| Dataset records |

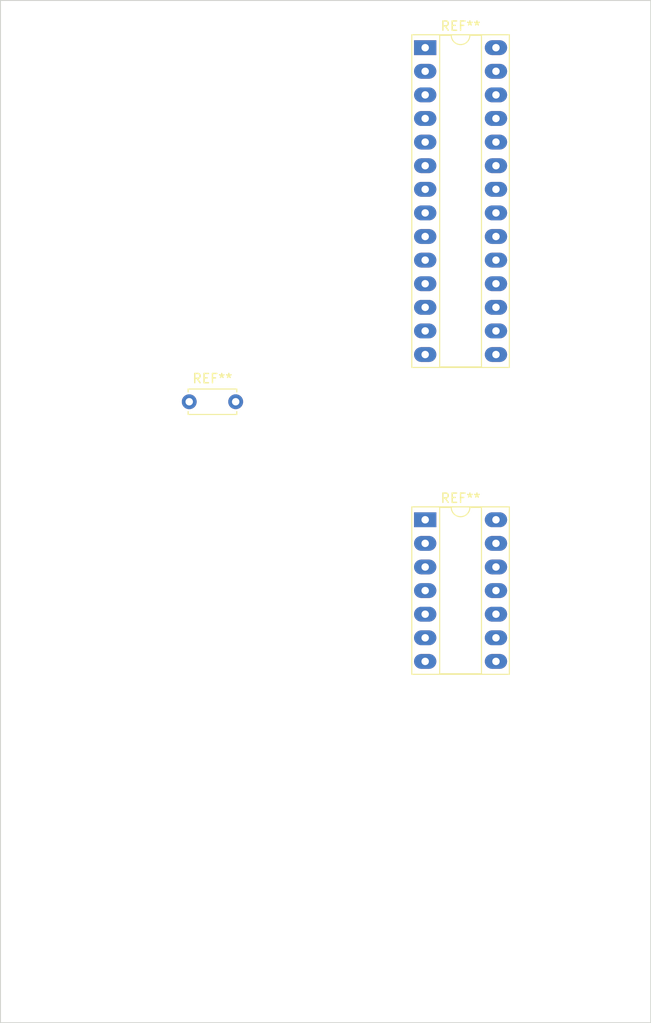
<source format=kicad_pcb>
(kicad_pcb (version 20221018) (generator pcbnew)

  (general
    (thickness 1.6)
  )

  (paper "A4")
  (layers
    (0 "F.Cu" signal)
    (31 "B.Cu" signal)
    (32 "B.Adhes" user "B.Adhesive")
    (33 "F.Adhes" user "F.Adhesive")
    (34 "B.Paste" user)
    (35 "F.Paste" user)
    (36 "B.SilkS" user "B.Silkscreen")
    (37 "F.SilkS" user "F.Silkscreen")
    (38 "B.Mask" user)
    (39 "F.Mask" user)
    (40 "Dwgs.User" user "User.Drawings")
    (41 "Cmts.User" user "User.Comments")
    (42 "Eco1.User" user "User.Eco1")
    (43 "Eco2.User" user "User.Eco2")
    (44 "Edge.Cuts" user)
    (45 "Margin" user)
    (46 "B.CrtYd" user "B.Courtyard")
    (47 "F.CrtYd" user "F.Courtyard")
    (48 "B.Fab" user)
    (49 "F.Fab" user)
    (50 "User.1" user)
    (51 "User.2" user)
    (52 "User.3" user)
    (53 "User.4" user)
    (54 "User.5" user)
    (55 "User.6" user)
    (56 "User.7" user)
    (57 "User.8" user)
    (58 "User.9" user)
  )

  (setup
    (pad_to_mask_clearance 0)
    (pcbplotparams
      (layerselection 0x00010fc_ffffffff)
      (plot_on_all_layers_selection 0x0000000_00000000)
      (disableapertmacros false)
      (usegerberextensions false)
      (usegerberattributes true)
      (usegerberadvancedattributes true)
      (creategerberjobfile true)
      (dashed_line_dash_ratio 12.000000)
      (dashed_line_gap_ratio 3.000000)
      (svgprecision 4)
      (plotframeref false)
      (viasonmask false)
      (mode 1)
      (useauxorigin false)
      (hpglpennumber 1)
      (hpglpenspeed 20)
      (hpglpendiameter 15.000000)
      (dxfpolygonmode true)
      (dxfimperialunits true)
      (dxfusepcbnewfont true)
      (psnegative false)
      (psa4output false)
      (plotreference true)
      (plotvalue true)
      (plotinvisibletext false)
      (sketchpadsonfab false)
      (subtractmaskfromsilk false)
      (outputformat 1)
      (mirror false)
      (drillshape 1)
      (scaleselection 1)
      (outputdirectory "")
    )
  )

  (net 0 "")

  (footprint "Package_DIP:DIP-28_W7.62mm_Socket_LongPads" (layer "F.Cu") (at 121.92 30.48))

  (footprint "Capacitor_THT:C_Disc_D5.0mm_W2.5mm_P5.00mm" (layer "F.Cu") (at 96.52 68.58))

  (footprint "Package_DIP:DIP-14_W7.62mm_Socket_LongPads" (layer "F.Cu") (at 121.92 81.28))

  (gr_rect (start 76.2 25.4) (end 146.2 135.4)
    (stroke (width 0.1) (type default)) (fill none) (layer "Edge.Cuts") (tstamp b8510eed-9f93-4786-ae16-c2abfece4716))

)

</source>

| The task |
Could the lines from the first entry through the line that contains "(drillshape 1)" be copied exactly, with all pictures left out?

| Solution for this exercise |
<source format=kicad_pcb>
(kicad_pcb (version 20221018) (generator pcbnew)

  (general
    (thickness 1.6)
  )

  (paper "A4")
  (layers
    (0 "F.Cu" signal)
    (31 "B.Cu" signal)
    (32 "B.Adhes" user "B.Adhesive")
    (33 "F.Adhes" user "F.Adhesive")
    (34 "B.Paste" user)
    (35 "F.Paste" user)
    (36 "B.SilkS" user "B.Silkscreen")
    (37 "F.SilkS" user "F.Silkscreen")
    (38 "B.Mask" user)
    (39 "F.Mask" user)
    (40 "Dwgs.User" user "User.Drawings")
    (41 "Cmts.User" user "User.Comments")
    (42 "Eco1.User" user "User.Eco1")
    (43 "Eco2.User" user "User.Eco2")
    (44 "Edge.Cuts" user)
    (45 "Margin" user)
    (46 "B.CrtYd" user "B.Courtyard")
    (47 "F.CrtYd" user "F.Courtyard")
    (48 "B.Fab" user)
    (49 "F.Fab" user)
    (50 "User.1" user)
    (51 "User.2" user)
    (52 "User.3" user)
    (53 "User.4" user)
    (54 "User.5" user)
    (55 "User.6" user)
    (56 "User.7" user)
    (57 "User.8" user)
    (58 "User.9" user)
  )

  (setup
    (pad_to_mask_clearance 0)
    (pcbplotparams
      (layerselection 0x00010fc_ffffffff)
      (plot_on_all_layers_selection 0x0000000_00000000)
      (disableapertmacros false)
      (usegerberextensions false)
      (usegerberattributes true)
      (usegerberadvancedattributes true)
      (creategerberjobfile true)
      (dashed_line_dash_ratio 12.000000)
      (dashed_line_gap_ratio 3.000000)
      (svgprecision 4)
      (plotframeref false)
      (viasonmask false)
      (mode 1)
      (useauxorigin false)
      (hpglpennumber 1)
      (hpglpenspeed 20)
      (hpglpendiameter 15.000000)
      (dxfpolygonmode true)
      (dxfimperialunits true)
      (dxfusepcbnewfont true)
      (psnegative false)
      (psa4output false)
      (plotreference true)
      (plotvalue true)
      (plotinvisibletext false)
      (sketchpadsonfab false)
      (subtractmaskfromsilk false)
      (outputformat 1)
      (mirror false)
      (drillshape 1)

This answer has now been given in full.